ASSIGNMENT: In the records below, the line with "157.285 47.925 90))" opens the range and the line with "176.193888 138.329 -90))" closes it; print that range exactly and nothing else.

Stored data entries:

*** Block opens ***

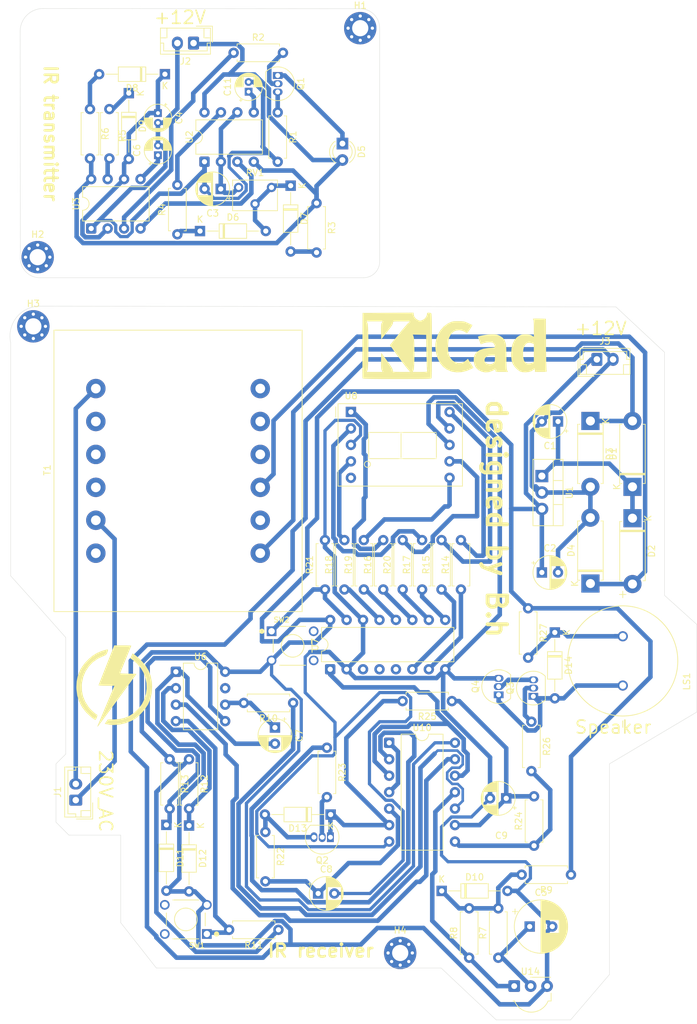
<source format=kicad_pcb>
(kicad_pcb
	(version 20241229)
	(generator "pcbnew")
	(generator_version "9.0")
	(general
		(thickness 1.6)
		(legacy_teardrops no)
	)
	(paper "A4")
	(layers
		(0 "F.Cu" signal)
		(2 "B.Cu" signal)
		(9 "F.Adhes" user "F.Adhesive")
		(11 "B.Adhes" user "B.Adhesive")
		(13 "F.Paste" user)
		(15 "B.Paste" user)
		(5 "F.SilkS" user "F.Silkscreen")
		(7 "B.SilkS" user "B.Silkscreen")
		(1 "F.Mask" user)
		(3 "B.Mask" user)
		(17 "Dwgs.User" user "User.Drawings")
		(19 "Cmts.User" user "User.Comments")
		(21 "Eco1.User" user "User.Eco1")
		(23 "Eco2.User" user "User.Eco2")
		(25 "Edge.Cuts" user)
		(27 "Margin" user)
		(31 "F.CrtYd" user "F.Courtyard")
		(29 "B.CrtYd" user "B.Courtyard")
		(35 "F.Fab" user)
		(33 "B.Fab" user)
		(39 "User.1" user)
		(41 "User.2" user)
		(43 "User.3" user)
		(45 "User.4" user)
	)
	(setup
		(pad_to_mask_clearance 0)
		(allow_soldermask_bridges_in_footprints no)
		(tenting front back)
		(pcbplotparams
			(layerselection 0x00000000_00000000_55555555_5755f5ff)
			(plot_on_all_layers_selection 0x00000000_00000000_00000000_00000000)
			(disableapertmacros no)
			(usegerberextensions no)
			(usegerberattributes yes)
			(usegerberadvancedattributes yes)
			(creategerberjobfile yes)
			(dashed_line_dash_ratio 12.000000)
			(dashed_line_gap_ratio 3.000000)
			(svgprecision 4)
			(plotframeref no)
			(mode 1)
			(useauxorigin no)
			(hpglpennumber 1)
			(hpglpenspeed 20)
			(hpglpendiameter 15.000000)
			(pdf_front_fp_property_popups yes)
			(pdf_back_fp_property_popups yes)
			(pdf_metadata yes)
			(pdf_single_document no)
			(dxfpolygonmode yes)
			(dxfimperialunits yes)
			(dxfusepcbnewfont yes)
			(psnegative no)
			(psa4output no)
			(plot_black_and_white yes)
			(sketchpadsonfab no)
			(plotpadnumbers no)
			(hidednponfab no)
			(sketchdnponfab yes)
			(crossoutdnponfab yes)
			(subtractmaskfromsilk no)
			(outputformat 1)
			(mirror no)
			(drillshape 1)
			(scaleselection 1)
			(outputdirectory "")
		)
	)
	(net 0 "")
	(net 1 "Net-(D1-K)")
	(net 2 "Net-(D1-A)")
	(net 3 "Net-(D2-A)")
	(net 4 "GND")
	(net 5 "+12V")
	(net 6 "Net-(D5-K)")
	(net 7 "Net-(D10-K)")
	(net 8 "Net-(D11-K)")
	(net 9 "Net-(D12-K)")
	(net 10 "Net-(D13-K)")
	(net 11 "Net-(D13-A)")
	(net 12 "Net-(D14-K)")
	(net 13 "Net-(D14-A)")
	(net 14 "Net-(U2-Q)")
	(net 15 "Net-(U2-CV)")
	(net 16 "Net-(U2-THR)")
	(net 17 "Net-(U2-DIS)")
	(net 18 "Net-(D8-K)")
	(net 19 "Net-(U3-CV)")
	(net 20 "Net-(U3-Q)")
	(net 21 "Net-(U3-DIS)")
	(net 22 "output signal")
	(net 23 "Net-(U6-Q)")
	(net 24 "unconnected-(U6-DIS-Pad7)")
	(net 25 "Net-(U6-THR)")
	(net 26 "Net-(SW1A-C)")
	(net 27 "Net-(U7-f)")
	(net 28 "Net-(U7-a)")
	(net 29 "output alarm strating signal")
	(net 30 "Net-(U7-b)")
	(net 31 "Net-(SW2A-C)")
	(net 32 "Net-(U7-c)")
	(net 33 "unconnected-(U7-RIPPLE_BLANKING_IN-Pad3)")
	(net 34 "unconnected-(U7-RIPPLE_BLANKING_OUT-Pad4)")
	(net 35 "Net-(U7-e)")
	(net 36 "unconnected-(U7-CARRY_OUT-Pad5)")
	(net 37 "Net-(U7-d)")
	(net 38 "Net-(U7-g)")
	(net 39 "Net-(U8-E)")
	(net 40 "Net-(U8-B)")
	(net 41 "Net-(U8-D)")
	(net 42 "Net-(U8-C)")
	(net 43 "Net-(U8-G)")
	(net 44 "unconnected-(U8-DP-Pad5)")
	(net 45 "Net-(U8-A)")
	(net 46 "Net-(U8-F)")
	(net 47 "Net-(U10-Pad1)")
	(net 48 "Net-(R23-Pad1)")
	(net 49 "Net-(C8-Pad1)")
	(net 50 "Net-(U14-Vs)")
	(net 51 "Net-(R10-Pad1)")
	(net 52 "Net-(R24-Pad1)")
	(net 53 "Net-(C9-Pad1)")
	(net 54 "Net-(Q1-B)")
	(net 55 "Net-(Q1-E)")
	(net 56 "Net-(Q2-B)")
	(net 57 "Net-(Q3-B)")
	(net 58 "Net-(Q3-E)")
	(net 59 "Net-(D7-A)")
	(net 60 "Net-(D6-K)")
	(net 61 "Net-(D9-K)")
	(net 62 "Net-(D8-A)")
	(net 63 "Net-(D6-A)")
	(net 64 "Net-(J1-Pin_1)")
	(net 65 "Net-(J1-Pin_2)")
	(net 66 "ground")
	(net 67 "+12")
	(footprint "OptoDevice:Vishay_MOLD-3Pin" (layer "F.Cu") (at 205.13 175.105))
	(footprint "Resistor_THT:R_Axial_DIN0207_L6.3mm_D2.5mm_P7.62mm_Horizontal" (layer "F.Cu") (at 198.17 170.73 90))
	(footprint "Package_DIP:DIP-8_W7.62mm" (layer "F.Cu") (at 157.285 47.925 90))
	(footprint "Package_TO_SOT_THT:TO-220-3_Vertical" (layer "F.Cu") (at 209.4 96.42 -90))
	(footprint "Resistor_THT:R_Axial_DIN0207_L6.3mm_D2.5mm_P7.62mm_Horizontal" (layer "F.Cu") (at 154.9 140.11 -90))
	(footprint "footprints:SW_FSM8JH" (layer "F.Cu") (at 170.9 122.61))
	(footprint "Capacitor_THT:CP_Radial_D5.0mm_P2.50mm" (layer "F.Cu") (at 203.899 146.139 180))
	(footprint "Capacitor_THT:CP_Radial_D5.0mm_P2.50mm" (layer "F.Cu") (at 174.845 160.82))
	(footprint "Resistor_THT:R_Axial_DIN0207_L6.3mm_D2.5mm_P7.62mm_Horizontal" (layer "F.Cu") (at 176.193888 138.329 -90))
	(footprint "Display_7Segment:D1X8K" (layer "F.Cu") (at 179.9025 86.53))
	(footprint "Resistor_THT:R_Axial_DIN0207_L6.3mm_D2.5mm_P7.62mm_Horizontal" (layer "F.Cu") (at 166.693888 151.329 -90))
	(footprint "Capacitor_THT:CP_Radial_D5.0mm_P2.50mm" (layer "F.Cu") (at 209.4 111.294888))
	(footprint "Diode_THT:D_5W_P10.16mm_Horizontal" (layer "F.Cu") (at 223.4 102.92 -90))
	(footprint "Capacitor_THT:CP_Radial_D8.0mm_P3.50mm" (layer "F.Cu") (at 207.517349 165.92))
	(footprint "Resistor_THT:R_Axial_DIN0207_L6.3mm_D2.5mm_P7.62mm_Horizontal" (layer "F.Cu") (at 196.9 113.92 90))
	(footprint "Resistor_THT:R_Axial_DIN0207_L6.3mm_D2.5mm_P7.62mm_Horizontal" (layer "F.Cu") (at 175.9 113.92 90))
	(footprint "Resistor_THT:R_Axial_DIN0207_L6.3mm_D2.5mm_P7.62mm_Horizontal" (layer "F.Cu") (at 208.193888 153.449 90))
	(footprint "Diode_THT:D_DO-35_SOD27_P10.16mm_Horizontal" (layer "F.Cu") (at 151.175 34.42 180))
	(footprint "Package_DIP:DIP-16_W7.62mm"
		(layer "F.Cu")
		(uuid "34e2d21f-f938-485b-b7f7-93291263adde")
		(at 176.7 126.23 90)
		(descr "16-lead though-hole mounted DIP package, row spacing 7.62mm (300 mils)")
		(tags "THT DIP DIL PDIP 2.54mm 7.62mm 300mil")
		(property "Reference" "U7"
			(at 3.81 -2.33 90)
			(layer "F.SilkS")
			(uuid "f1a56d04-4755-44b7-a886-4a95c8d32b1f")
			(effects
				(font
					(size 1 1)
					(thickness 0.15)
				)
			)
		)
		(property "Value" "CD4033B"
			(at 3.81 20.11 90)
			(layer "F.Fab")
			(uuid "c45673bc-8711-46b8-9035-3ebbf865676b")
			(effects
				(font
					(size 1 1)
					(thickness 0.15)
				)
			)
		)
		(property "Datasheet" "https://www.ti.com/lit/ds/symlink/cd4033b.pdf"
			(at 0 0 90)
			(layer "F.Fab")
			(hide yes)
			(uuid "b6942e6f-f114-4722-8ca4-f5baac3574fb")
			(effects
				(font
					(size 1.27 1.27)
					(thickness 0.15)
				)
			)
		)
		(property "Description" "20V, CMOS Decade Counter/Divider, 7 Segment Decoder, Ripple Blanking, Lamp Test, 100mW/Output, DIP-16"
			(at 0 0 90)
			(layer "F.Fab")
			(hide yes)
			(uuid "fd3205ec-7d01-485f-b3d0-60672c009eb0")
			(effects
				(font
					(size 1.27 1.27)
					(thickness 0.15)
				)
			)
		)
		(property ki_fp_filters "DIP*W7.62mm*")
		(path "/adae67dd-4c78-45d3-935e-529a245cae23")
		(sheetname "/")
		(sheetfile "essaie.kicad_sch")
		(attr through_hole)
		(fp_line
			(start 6.46 -1.33)
			(end 4.81 -1.33)
			(stroke
				(width 0.12)
		
... [569650 chars truncated]
</source>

*** Block closes ***

THE COMPLETED TASK:
	(footprint "Package_DIP:DIP-8_W7.62mm" (layer "F.Cu") (at 157.285 47.925 90))
	(footprint "Package_TO_SOT_THT:TO-220-3_Vertical" (layer "F.Cu") (at 209.4 96.42 -90))
	(footprint "Resistor_THT:R_Axial_DIN0207_L6.3mm_D2.5mm_P7.62mm_Horizontal" (layer "F.Cu") (at 154.9 140.11 -90))
	(footprint "footprints:SW_FSM8JH" (layer "F.Cu") (at 170.9 122.61))
	(footprint "Capacitor_THT:CP_Radial_D5.0mm_P2.50mm" (layer "F.Cu") (at 203.899 146.139 180))
	(footprint "Capacitor_THT:CP_Radial_D5.0mm_P2.50mm" (layer "F.Cu") (at 174.845 160.82))
	(footprint "Resistor_THT:R_Axial_DIN0207_L6.3mm_D2.5mm_P7.62mm_Horizontal" (layer "F.Cu") (at 176.193888 138.329 -90))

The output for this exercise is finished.